I have an assignment in which I need to detect anomalies in a dataset. I'm using the 'anomalize' package in R and was wondering how to interpret the following output values of the 'anomalize' function:
Remainder_L1 Remainder_L2
I've checked the documentation but I'm unable to find the calculation method for these values. Can someone explain this calculation?

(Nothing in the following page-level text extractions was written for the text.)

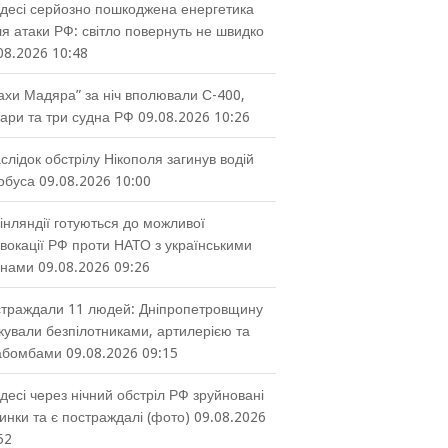
десі серйозно пошкоджена енергетика
ля атаки РФ: світло повернуть не швидко
08.2026 10:48
ахи Мадяра” за ніч вполювали С-400,
ари та три судна РФ
09.08.2026 10:26
слідок обстрілу Нікополя загинув водій
обуса
09.08.2026 10:00
інляндії готуються до можливої
вокації РФ проти НАТО з українськими
онами
09.08.2026 09:26
траждали 11 людей: Дніпропетровщину
кували безпілотниками, артилерією та
абомбами
09.08.2026 09:15
десі через нічний обстріл РФ зруйновані
инки та є постраждалі (фото)
09.08.2026
52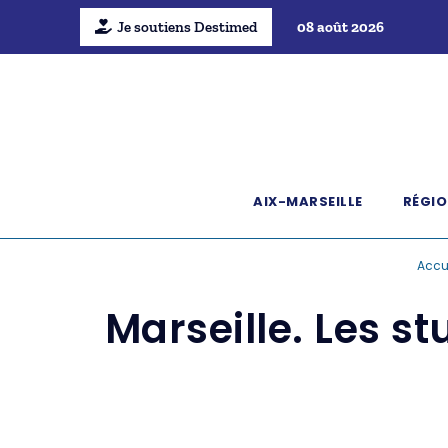
Je soutiens Destimed
08 août 2026
AIX-MARSEILLE
RÉGIO
Accu
Marseille. Les st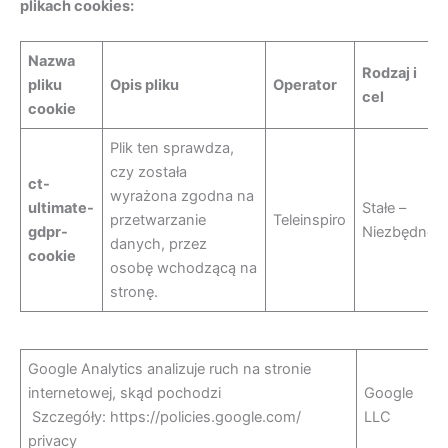
plikach cookies:
Nazwa
Rodzaj i
pliku
Opis pliku
Operator
cel
cookie
Plik ten sprawdza,
czy została
ct-
wyrażona zgodna na
ultimate-
Stałe –
przetwarzanie
Teleinspiro
gdpr-
Niezbędne
danych, przez
cookie
osobę wchodzącą na
stronę.
Google Analytics analizuje ruch na stronie
internetowej, skąd pochodzi
Google
Szczegóły: https://policies.google.com/
LLC
privacy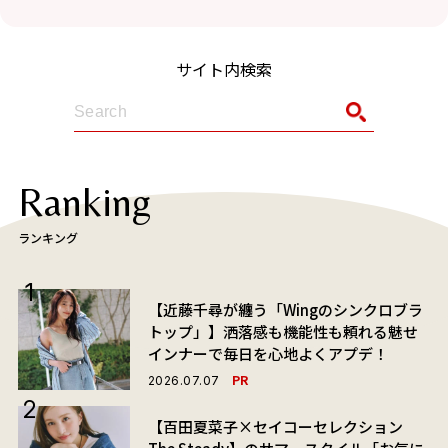
サイト内検索
Ranking
ランキング
【近藤千尋が纏う「Wingのシンクロブラ
トップ」】洒落感も機能性も頼れる魅せ
インナーで毎日を心地よくアプデ！
PR
2026.07.07
【百田夏菜子×セイコーセレクション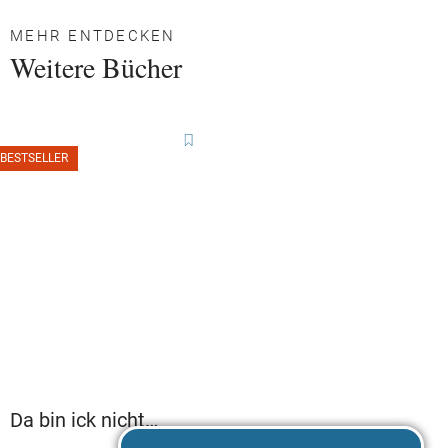
MEHR ENTDECKEN
Weitere Bücher
BESTSELLER
Da bin ick nicht
zuständig, Mausi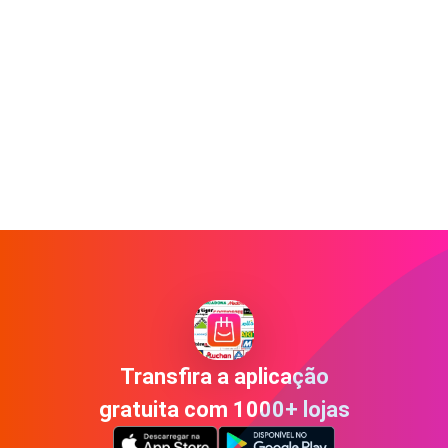
Transfira a aplicação
gratuita com 1000+ lojas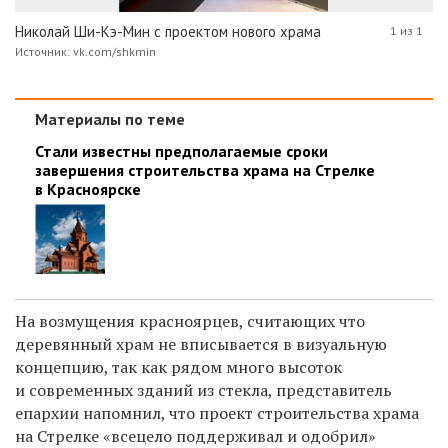
Николай Ши-Кэ-Мин с проектом нового храма
1 из 1
Источник: vk.com/shkmin
Материалы по теме
Стали известны предполагаемые сроки
завершения строительства храма на Стрелке
в Красноярске
На возмущения красноярцев, считающих что
деревянный храм не вписывается в визуальную
концепцию, так как рядом много высоток
и современных зданий из стекла, представитель
епархии напомнил, что проект строительства храма
на Стрелке «всецело поддерживал и одобрил»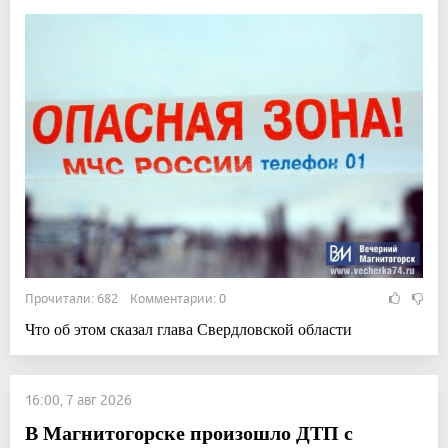
Прочитали: 682 Комментарии: 0
Что об этом сказал глава Свердловской области
16:00, 7 авг 2026
В Магнитогорске произошло ДТП с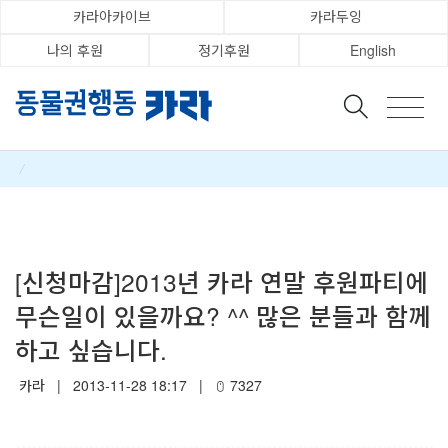
카라아카이브
카라두잉
나의 후원
정기후원
English
/
Category
[신청마감]2013년 카라 연말 후원파티에
무슨일이 있을까요? ^^ 많은 분들과 함께
하고 싶습니다.
카라
|
2013-11-28 18:17
|
7327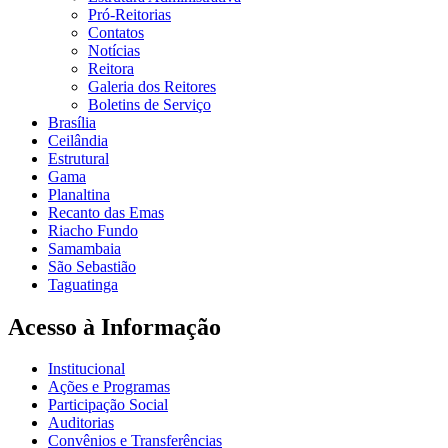
Pró-Reitorias
Contatos
Notícias
Reitora
Galeria dos Reitores
Boletins de Serviço
Brasília
Ceilândia
Estrutural
Gama
Planaltina
Recanto das Emas
Riacho Fundo
Samambaia
São Sebastião
Taguatinga
Acesso à Informação
Institucional
Ações e Programas
Participação Social
Auditorias
Convênios e Transferências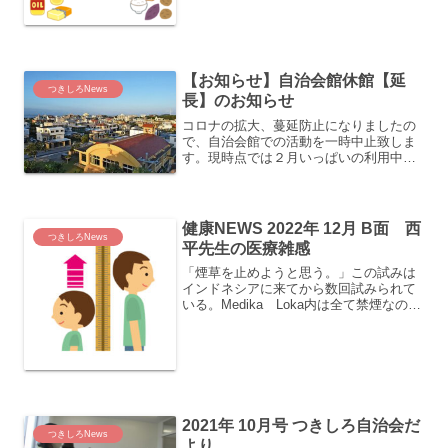
切とはわかっていても、バランスのよい
食事って何だろう？と考えることが多い
のではないでしょうか。今回は、「バラ
ンスのよい食事...
【お知らせ】自治会館休館【延
つきしろNews
長】のお知らせ
コロナの拡大、蔓延防止になりましたの
で、自治会館での活動を一時中止致しま
す。現時点では２月いっぱいの利用中止
の予定となっております。予定されてお
りました、各種行事も中止または延期と
なりますので、ご周知よろしくお願いい
たします。
健康NEWS 2022年 12月 B面 西
つきしろNews
平先生の医療雑感
「煙草を止めようと思う。」この試みは
インドネシアに来てから数回試みられて
いる。Medika Loka内は全て禁煙なの
で、忙しい時は簡単である。しかし、患
者が途切れ、一寸した時間ができると、
玄関の前の階段の前にいって、ちょっと
一服ということに...
2021年 10月号 つきしろ自治会だ
つきしろNews
より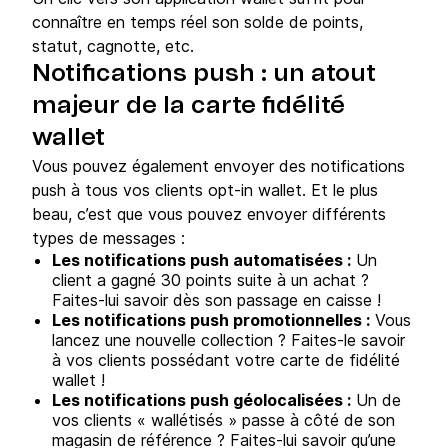
connaître en temps réel son solde de points,
statut, cagnotte, etc.
Notifications push : un atout
majeur de la carte fidélité
wallet
Vous pouvez également envoyer des notifications
push à tous vos clients opt-in wallet. Et le plus
beau, c’est que vous pouvez envoyer différents
types de messages :
Les notifications push automatisées :
Un
client a gagné 30 points suite à un achat ?
Faites-lui savoir dès son passage en caisse !
Les notifications push promotionnelles :
Vous
lancez une nouvelle collection ? Faites-le savoir
à vos clients possédant votre carte de fidélité
wallet !
Les notifications push géolocalisées :
Un de
vos clients « wallétisés » passe à côté de son
magasin de référence ? Faites-lui savoir qu’une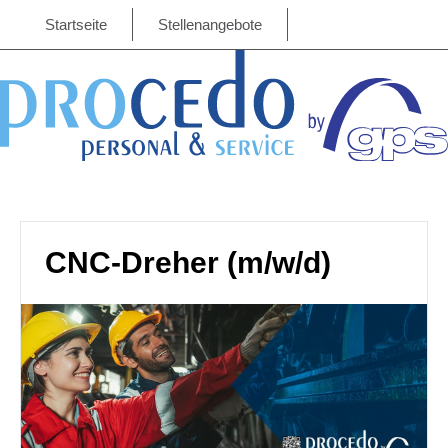
Startseite
Stellenangebote
CNC-Dreher (m/w/d)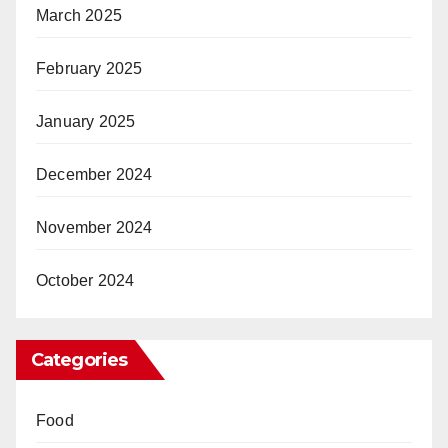
March 2025
February 2025
January 2025
December 2024
November 2024
October 2024
Categories
Food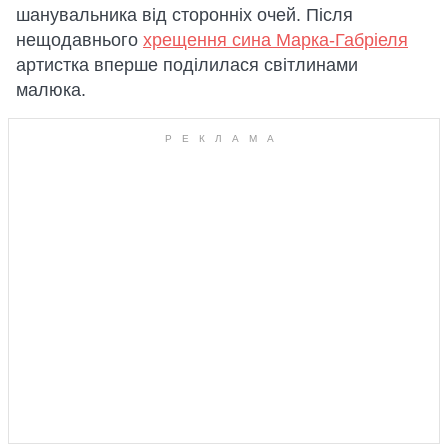
шанувальника від сторонніх очей. Після
нещодавнього
хрещення сина Марка-Габріеля
артистка вперше поділилася світлинами
малюка.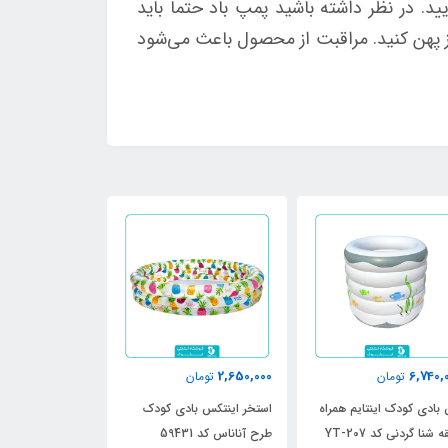
د. در نظر داشته باشید پمپ باد حتما باید
نداز پهن کنید. مراقبت از محصول باعث می‌شود
910,000
2,650,000
6,740,
تومان
تومان
تومان
 بادی کودک اینتایم همراه
استخر اینتکس بادی کودک
استخر بادی این
 شنا گردنی کد YT-207
طرح آناناس کد 59431
طرح دایناسور 2023 کد 57106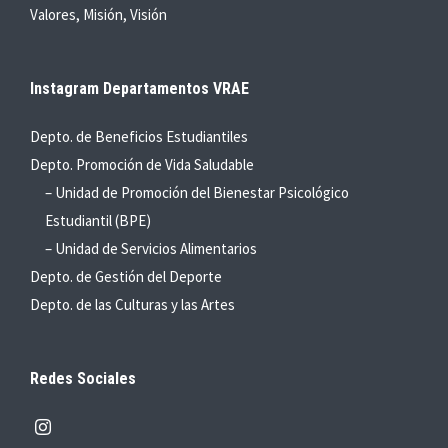
Valores, Misión, Visión
Instagram Departamentos VRAE
Depto. de Beneficios Estudiantiles
Depto. Promoción de Vida Saludable
– Unidad de Promoción del Bienestar Psicológico
Estudiantil (BPE)
– Unidad de Servicios Alimentarios
Depto. de Gestión del Deporte
Depto. de las Culturas y las Artes
Redes Sociales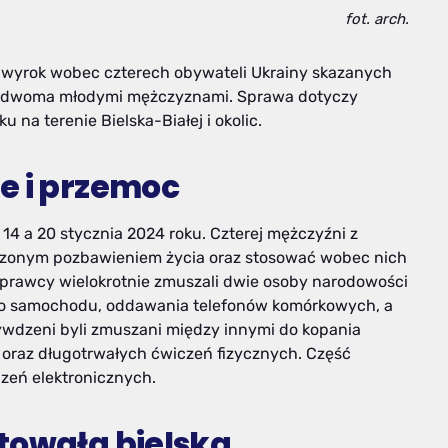
fot. arch.
wyrok wobec czterech obywateli Ukrainy skazanych
ad dwoma młodymi mężczyznami. Sprawa dotyczy
 na terenie Bielska-Białej i okolic.
e i przemoc
 14 a 20 stycznia 2024 roku. Czterej mężczyźni z
ywdzonym pozbawieniem życia oraz stosować wobec nich
sprawcy wielokrotnie zmuszali dwie osoby narodowości
ia do samochodu, oddawania telefonów komórkowych, a
zywdzeni byli zmuszani między innymi do kopania
oraz długotrwałych ćwiczeń fizycznych. Część
zeń elektronicznych.
towała bielska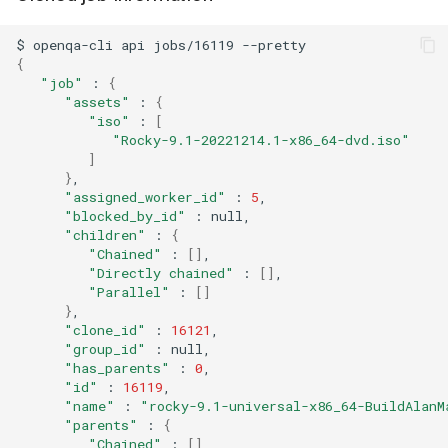
$
openqa-cli
api
jobs/16119
{
"job"
:
{
"assets"
:
{
"iso"
:
[
"Rocky-9.1-20221214.1-x86_64-dvd.iso"
]
}
"assigned_worker_id"
:
5
"blocked_by_id"
:
"children"
:
{
"Chained"
:
[]
"Directly chained"
:
[]
"Parallel"
:
[]
}
"clone_id"
:
16121
"group_id"
:
"has_parents"
:
0
"id"
:
16119
"name"
:
"rocky-9.1-universal-x86_64-BuildAlanM
"parents"
:
{
"Chained"
:
[]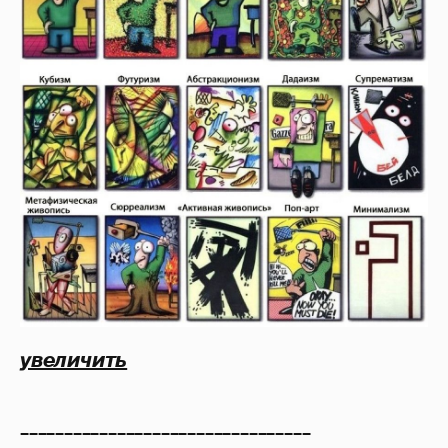
увеличить
_________________________________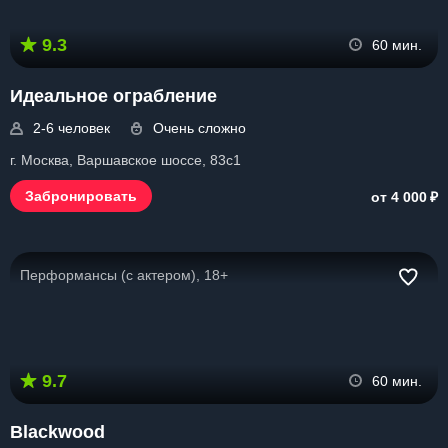
9.3
60 мин.
Идеальное ограбление
2-6 человек
Очень сложно
г. Москва, Варшавское шоссе, 83с1
₽
Забронировать
от 4 000
Перформансы (с актером), 18+
9.7
60 мин.
Blackwood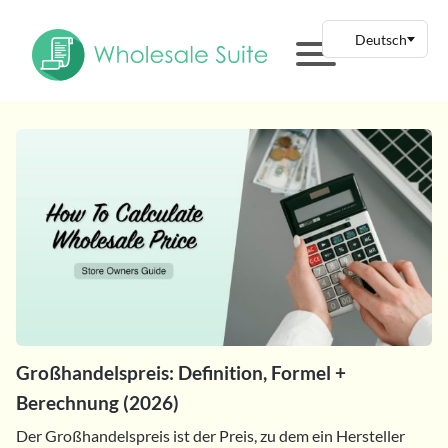
Großhandelspreis: Definition, Formel +
Berechnung (2026)
Der Großhandelspreis ist der Preis, zu dem ein Hersteller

The anomolize documentation gives a great example of how to apply anomolize()
to a time series
This generates the Remainder_L1
and Remainder_L2
values for CRAN tidyverse downloads (that data comes with the anomolize package, so no need to import data, just run the code below to see how it generates the columns
# install.packages("anomalize")
library(tidyverse)
library(tibbletime)
library(anomalize)
tidyverse_cran_downloads %>%
time_decompose(count, merge = TRUE) %>%
anomalize(remainder)
# package date count observed season trend remainder remainder_l1 remainder_l2 anomaly
# <chr> <date> <dbl> <dbl> <dbl> <dbl> <dbl> <dbl> <dbl> <chr>
# 1 broom 2017-01-01 1053 1053. -1007. 1708. 352. -1725. 1704. No
# 2 broom 2017-01-02 1481 1481 340. 1731. -589. -1725. 1704. No
# 3 broom 2017-01-03 1851 1851 563. 1753. -465. -1725. 1704. No
# 4 broom 2017-01-04 1947 1947 526. 1775. -354. -1725. 1704. No
# 5 broom 2017-01-05 1927 1927 430. 1798. -301. -1725. 1704. No
What do these values mean? From the anomolize source code we see:
"remainder_l1" (lower limit for anomalies), "remainder_l2" (upper limit for anomalies)
In the example above, it's saying in the first row, anomolize()
would treat the value (1053) as an anomoly if it was less than -1725, or greater than 1725.